SpaceAveragedFields_StartTimeIterationRecording

• Type : Integer value
• This variable sets the time-iteration threshold from which the record of space-averaged fields begins. It must be used along with the next variable “SpaceAveragedFields_TimeIterationRecordingRate”. This value is defined in time-iteration unit (number of time steps).

SpaceAveragedFields_TimeIterationRecordingRate

• Type : Integer value
• This variable defines the recording rate, in time-iteration units , of instantaneous fields on slices. For instance, when “SpaceAveragedFields_TimeIterationRecordingRate=100” a file is created at every 100 time steps from the threshold provided by the variable “SpaceAveragedFields_StartTimeIterationRecording”.
  

SpaceAveragedFields_RecordingReset

• Type : Boolean value. The default value is .false.
• When this variable is set to “.true.”, the ID number of file 'xxxxxxx' is set to zero for the next simulation. This is useful for resetting the file numbering when a simulation is split into several successive parts.

Start_Time_For_Statistics

• Type : Real value
• Time from which the statistical fields are calculated.

Time_Range_Statistic_Calculation

• Type : Real value
• Time range over which statistical fields are calculated. When this time range has been covered, statistical fields are recorded in a file named rst_xxxxxxx_yyyyy.d ('yyyyy' is the subdomain number for simulations based on the MPI domain-decomposition approach, 'xxxxxxx' is the file number). If the simulation is not completed a new cycle of statistical calculation is initialized. The statistical quantities are defined with the namelist “Statistical_Fields_Listing”.

Probe_TimeIterationRecordingRate

• Type : Integer value
• This variable defines the recording rate, in time iteration unit (number of time steps), of time series from probes distributed over the domain (see the namelist “Probe_Location”). The physical quantities linked to the probe time-series are defined with the namelist “Probe_Quantities_Enabled”. For instance, when “Probe_TimeIterationRecordingRate=10”, a new value is added to probe time-series at every 10 time steps from the threshold defined with “Probe_StartTimeIterationRecording”).

Probe_StartTimeIterationRecording

• Type : Integer value
• This variable defines the threshold from which the probe time-series start (in time iteration unit)

Probe_RecordingReset

• Type : Boolean value.

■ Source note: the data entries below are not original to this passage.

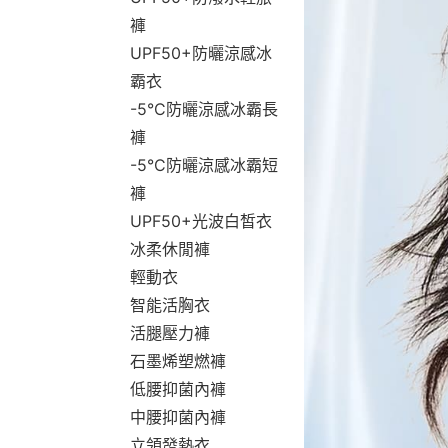
褲
UPF50+防曬涼感冰
霸衣
-5°C防曬涼感冰霸長
褲
-5°C防曬涼感冰霸短
褲
UPF50+光波白皙衣
冰柔休閒褲
輕動衣
智能活胸衣
活腿壓力褲
石墨烯塑燃褲
低腰抑菌內褲
中腰抑菌內褲
立領發熱衣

The default value is .false.
• When this variable is set to “.true.”, the recording procedure of probe time-series is reinitialized when the simulation runs again. the old time series files present in the work directory are removed and replaced by the ones created during the current simulation. In otherwise (.false.), the new data are added in the time-series files previously created.